A Hairdresser was Held to be an Employee Despite Signing a Consultancy Agreement
Many businesses will be eagerly anticipating the final decision in the Uber case which the Supreme Court will shortly provide a final ruling deciding whether drivers are workers after hearing Uber’s final appeal on 21 and 22 July 2020. In the interim, the employment tribunal has considered another worker status case in Gorman v Terence Paul (Manchester) Ltd, finding that a hairdresser who signed a consultancy agreement with her salon was not genuinely self-employed.
In the case, Ms Gorman worked under a consultancy agreement for five years at the salon. Initially, she worked for a year as an apprentice before qualifying and agreeing to be a "self-employed hairstylist" under an "Independent Contract for Services". The contract made express reference to the fact that Ms Gorman was not, and did not wish to be an employee of the salon.
The salon subsequently closed in 2019 and as a result, Ms Gorman issued claims against the salon for unfair dismissal, sex discrimination, notice pay, holiday pay and redundancy pay. The salon disputed that the tribunal had jurisdiction to hear the claims as she was not an employee or worker and the Tribunal were required to determine her worker status.
In reaching its findings the Tribunal took into consideration that Ms Gorman was 19 when she started to work for the salon and consequently she did not understand what she was agreeing to in the contract and she was unable to negotiate those terms. Ultimately, the Tribunal found that despite the contractual wording, the reality of the arrangements did not reflect the contract for the following reasons:
- There was mutuality of obligation: This was because the salon allocated her clients, she was obliged to provide services to them and the salon was obliged to pay her for doing those services;
- No Substitution: Whilst contractually she was able to send a substitute in the event she could not work, in practice this was not possible as the salon simply covered the work by other stylists at the salon when she was unavailable;
- Client information: She had no access to her client’s information that was held and password protected by the salon;
- Restrictions: She was subject to a 12-month non-compete following termination; and
- Control: She had to seek permission to take holiday and she had 67% of her fees deducted by the salon for use of facilities.
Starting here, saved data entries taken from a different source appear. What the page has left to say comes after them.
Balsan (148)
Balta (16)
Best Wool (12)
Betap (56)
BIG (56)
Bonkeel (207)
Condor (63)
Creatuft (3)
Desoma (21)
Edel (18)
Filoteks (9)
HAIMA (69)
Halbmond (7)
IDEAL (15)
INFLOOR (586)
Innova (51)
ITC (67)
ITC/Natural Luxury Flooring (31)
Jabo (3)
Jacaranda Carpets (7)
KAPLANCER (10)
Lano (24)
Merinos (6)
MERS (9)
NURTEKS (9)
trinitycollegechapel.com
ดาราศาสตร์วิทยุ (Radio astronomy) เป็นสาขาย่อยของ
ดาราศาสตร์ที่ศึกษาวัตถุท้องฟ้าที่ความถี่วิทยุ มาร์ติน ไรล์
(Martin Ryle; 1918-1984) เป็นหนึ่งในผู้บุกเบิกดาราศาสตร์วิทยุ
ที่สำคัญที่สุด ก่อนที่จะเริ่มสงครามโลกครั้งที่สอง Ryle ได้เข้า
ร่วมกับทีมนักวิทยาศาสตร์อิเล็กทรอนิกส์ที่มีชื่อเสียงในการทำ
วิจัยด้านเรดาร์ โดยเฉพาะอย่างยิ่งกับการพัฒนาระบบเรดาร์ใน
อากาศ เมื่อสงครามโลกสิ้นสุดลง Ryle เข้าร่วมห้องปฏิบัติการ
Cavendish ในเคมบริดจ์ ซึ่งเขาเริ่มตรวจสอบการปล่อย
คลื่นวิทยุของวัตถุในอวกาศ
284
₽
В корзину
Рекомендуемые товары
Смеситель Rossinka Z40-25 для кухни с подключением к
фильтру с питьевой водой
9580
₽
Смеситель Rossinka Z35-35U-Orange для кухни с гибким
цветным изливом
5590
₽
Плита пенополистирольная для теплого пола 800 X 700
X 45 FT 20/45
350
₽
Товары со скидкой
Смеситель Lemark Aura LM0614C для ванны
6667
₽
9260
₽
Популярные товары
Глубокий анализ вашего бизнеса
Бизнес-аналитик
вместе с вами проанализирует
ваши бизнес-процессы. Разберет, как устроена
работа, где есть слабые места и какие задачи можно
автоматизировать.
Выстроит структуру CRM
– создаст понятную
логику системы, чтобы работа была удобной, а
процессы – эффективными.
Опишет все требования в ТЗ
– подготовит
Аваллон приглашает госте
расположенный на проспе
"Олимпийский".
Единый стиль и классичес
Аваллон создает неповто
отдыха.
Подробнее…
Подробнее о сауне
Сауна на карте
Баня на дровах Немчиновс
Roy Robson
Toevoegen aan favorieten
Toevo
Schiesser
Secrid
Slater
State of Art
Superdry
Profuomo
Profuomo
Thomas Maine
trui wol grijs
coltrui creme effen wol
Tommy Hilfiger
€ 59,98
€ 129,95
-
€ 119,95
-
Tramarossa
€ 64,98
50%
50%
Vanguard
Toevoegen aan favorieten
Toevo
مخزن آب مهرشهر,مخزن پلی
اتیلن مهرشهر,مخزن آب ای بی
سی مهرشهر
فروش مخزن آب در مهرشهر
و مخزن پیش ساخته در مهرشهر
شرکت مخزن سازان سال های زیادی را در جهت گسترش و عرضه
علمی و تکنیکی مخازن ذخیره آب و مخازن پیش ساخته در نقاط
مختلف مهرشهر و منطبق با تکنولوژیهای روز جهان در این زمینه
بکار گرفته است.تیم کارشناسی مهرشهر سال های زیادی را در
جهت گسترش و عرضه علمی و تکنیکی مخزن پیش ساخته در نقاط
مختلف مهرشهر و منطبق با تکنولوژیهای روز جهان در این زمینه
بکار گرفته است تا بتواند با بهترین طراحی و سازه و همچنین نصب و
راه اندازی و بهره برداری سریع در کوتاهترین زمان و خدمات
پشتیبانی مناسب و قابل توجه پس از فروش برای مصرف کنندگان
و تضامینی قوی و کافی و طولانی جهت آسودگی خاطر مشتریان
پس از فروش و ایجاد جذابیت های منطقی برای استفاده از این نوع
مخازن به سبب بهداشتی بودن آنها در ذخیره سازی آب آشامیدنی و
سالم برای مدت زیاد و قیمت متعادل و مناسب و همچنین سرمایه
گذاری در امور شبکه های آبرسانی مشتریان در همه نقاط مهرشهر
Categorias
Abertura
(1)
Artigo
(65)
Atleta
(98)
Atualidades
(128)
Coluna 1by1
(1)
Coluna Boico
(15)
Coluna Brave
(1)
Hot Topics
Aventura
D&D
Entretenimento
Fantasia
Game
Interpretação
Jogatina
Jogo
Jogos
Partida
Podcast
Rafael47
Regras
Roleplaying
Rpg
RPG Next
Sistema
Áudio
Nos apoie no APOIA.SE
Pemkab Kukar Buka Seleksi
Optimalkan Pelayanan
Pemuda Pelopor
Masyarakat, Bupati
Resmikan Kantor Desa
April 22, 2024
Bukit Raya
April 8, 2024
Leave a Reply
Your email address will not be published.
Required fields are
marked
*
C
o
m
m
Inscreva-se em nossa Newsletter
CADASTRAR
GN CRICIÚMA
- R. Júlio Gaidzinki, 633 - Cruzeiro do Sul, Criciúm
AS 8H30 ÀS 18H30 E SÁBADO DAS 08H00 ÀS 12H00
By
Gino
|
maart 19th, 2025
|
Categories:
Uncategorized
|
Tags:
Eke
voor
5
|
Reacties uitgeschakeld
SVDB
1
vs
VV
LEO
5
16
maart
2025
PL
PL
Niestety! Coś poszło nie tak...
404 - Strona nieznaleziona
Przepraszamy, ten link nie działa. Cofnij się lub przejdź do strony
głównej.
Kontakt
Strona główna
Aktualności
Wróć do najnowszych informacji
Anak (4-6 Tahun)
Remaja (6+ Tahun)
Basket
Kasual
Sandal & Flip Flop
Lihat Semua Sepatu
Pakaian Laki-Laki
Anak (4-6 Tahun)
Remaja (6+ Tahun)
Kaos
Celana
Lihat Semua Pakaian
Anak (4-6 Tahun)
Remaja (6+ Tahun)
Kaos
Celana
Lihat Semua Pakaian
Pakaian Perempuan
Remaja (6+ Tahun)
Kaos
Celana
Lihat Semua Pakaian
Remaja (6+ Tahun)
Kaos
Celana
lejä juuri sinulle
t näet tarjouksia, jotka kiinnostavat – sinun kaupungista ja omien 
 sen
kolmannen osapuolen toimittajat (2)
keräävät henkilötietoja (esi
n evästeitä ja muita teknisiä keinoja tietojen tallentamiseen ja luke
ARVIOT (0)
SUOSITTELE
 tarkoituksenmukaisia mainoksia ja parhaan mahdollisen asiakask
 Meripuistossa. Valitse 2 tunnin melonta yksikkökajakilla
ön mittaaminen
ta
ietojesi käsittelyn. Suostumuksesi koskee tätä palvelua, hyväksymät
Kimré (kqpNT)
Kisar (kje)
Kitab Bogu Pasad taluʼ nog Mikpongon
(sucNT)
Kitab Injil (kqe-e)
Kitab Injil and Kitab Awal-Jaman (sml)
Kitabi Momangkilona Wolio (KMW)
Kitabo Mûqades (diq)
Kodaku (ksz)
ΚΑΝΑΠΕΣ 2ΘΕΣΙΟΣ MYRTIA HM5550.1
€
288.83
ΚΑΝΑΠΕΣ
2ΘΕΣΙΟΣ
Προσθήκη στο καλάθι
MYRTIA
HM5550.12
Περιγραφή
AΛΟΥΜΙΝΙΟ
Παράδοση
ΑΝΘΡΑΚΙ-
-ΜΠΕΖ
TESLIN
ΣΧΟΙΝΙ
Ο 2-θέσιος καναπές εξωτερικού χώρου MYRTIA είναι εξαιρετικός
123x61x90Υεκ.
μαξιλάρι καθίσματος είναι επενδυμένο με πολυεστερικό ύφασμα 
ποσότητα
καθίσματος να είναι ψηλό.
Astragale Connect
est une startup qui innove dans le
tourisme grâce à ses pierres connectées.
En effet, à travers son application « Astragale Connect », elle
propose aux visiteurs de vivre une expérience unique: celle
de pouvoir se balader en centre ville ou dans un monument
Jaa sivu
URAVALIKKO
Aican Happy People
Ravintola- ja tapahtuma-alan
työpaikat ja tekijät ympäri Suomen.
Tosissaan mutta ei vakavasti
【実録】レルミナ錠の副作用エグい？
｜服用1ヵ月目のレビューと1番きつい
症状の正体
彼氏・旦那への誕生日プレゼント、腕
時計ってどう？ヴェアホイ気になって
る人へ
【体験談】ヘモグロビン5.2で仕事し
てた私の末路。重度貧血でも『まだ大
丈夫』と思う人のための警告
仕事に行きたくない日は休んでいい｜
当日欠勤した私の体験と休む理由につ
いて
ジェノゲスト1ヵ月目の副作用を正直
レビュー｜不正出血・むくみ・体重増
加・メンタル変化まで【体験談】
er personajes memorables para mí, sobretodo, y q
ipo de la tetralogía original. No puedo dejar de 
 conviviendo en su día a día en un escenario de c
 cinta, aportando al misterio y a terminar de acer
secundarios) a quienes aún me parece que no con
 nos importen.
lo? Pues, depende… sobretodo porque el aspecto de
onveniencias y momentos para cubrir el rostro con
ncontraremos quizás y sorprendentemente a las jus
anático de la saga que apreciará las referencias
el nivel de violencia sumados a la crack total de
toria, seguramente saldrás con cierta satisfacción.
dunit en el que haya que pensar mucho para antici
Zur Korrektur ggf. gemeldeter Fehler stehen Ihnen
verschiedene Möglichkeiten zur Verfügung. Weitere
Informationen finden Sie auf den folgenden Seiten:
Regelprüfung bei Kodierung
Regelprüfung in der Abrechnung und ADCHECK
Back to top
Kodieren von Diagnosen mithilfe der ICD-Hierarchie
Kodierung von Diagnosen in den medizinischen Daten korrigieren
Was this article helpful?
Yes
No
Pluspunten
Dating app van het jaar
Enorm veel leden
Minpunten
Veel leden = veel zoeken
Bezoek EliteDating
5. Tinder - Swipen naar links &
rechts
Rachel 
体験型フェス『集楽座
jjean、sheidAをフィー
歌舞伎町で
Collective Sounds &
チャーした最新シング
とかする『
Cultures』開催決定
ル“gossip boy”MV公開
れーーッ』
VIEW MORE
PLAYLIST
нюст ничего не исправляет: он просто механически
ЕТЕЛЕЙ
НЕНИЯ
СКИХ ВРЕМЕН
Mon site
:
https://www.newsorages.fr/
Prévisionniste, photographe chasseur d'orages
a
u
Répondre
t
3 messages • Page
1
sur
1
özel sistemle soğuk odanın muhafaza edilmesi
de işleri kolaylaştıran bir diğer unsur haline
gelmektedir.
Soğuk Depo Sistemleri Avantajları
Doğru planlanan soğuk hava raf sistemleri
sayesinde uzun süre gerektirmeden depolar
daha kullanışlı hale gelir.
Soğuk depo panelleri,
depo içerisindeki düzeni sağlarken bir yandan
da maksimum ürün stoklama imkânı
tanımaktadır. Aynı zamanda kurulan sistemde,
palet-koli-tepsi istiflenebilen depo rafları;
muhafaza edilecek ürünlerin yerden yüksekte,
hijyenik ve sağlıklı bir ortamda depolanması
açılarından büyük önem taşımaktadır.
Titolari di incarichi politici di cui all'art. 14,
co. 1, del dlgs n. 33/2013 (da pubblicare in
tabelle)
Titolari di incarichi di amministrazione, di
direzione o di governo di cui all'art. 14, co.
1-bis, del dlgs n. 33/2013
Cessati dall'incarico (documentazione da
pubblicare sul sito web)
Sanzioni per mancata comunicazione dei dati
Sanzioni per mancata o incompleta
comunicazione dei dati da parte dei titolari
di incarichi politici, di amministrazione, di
In light of this evidence, the Tribunal held that her employee status was easily made out. This decision should remind employers that the label given to people you engage will not be conclusive in establishing their employment status. As we know from previous employment status cases whilst the cases are fact-specific, the Tribunal will consider the reality of the arrangement in reaching their decision.
This bulletin is for general guidance only and should not be used for any other purpose. It does not constitute, and should not be relied upon as legal advice.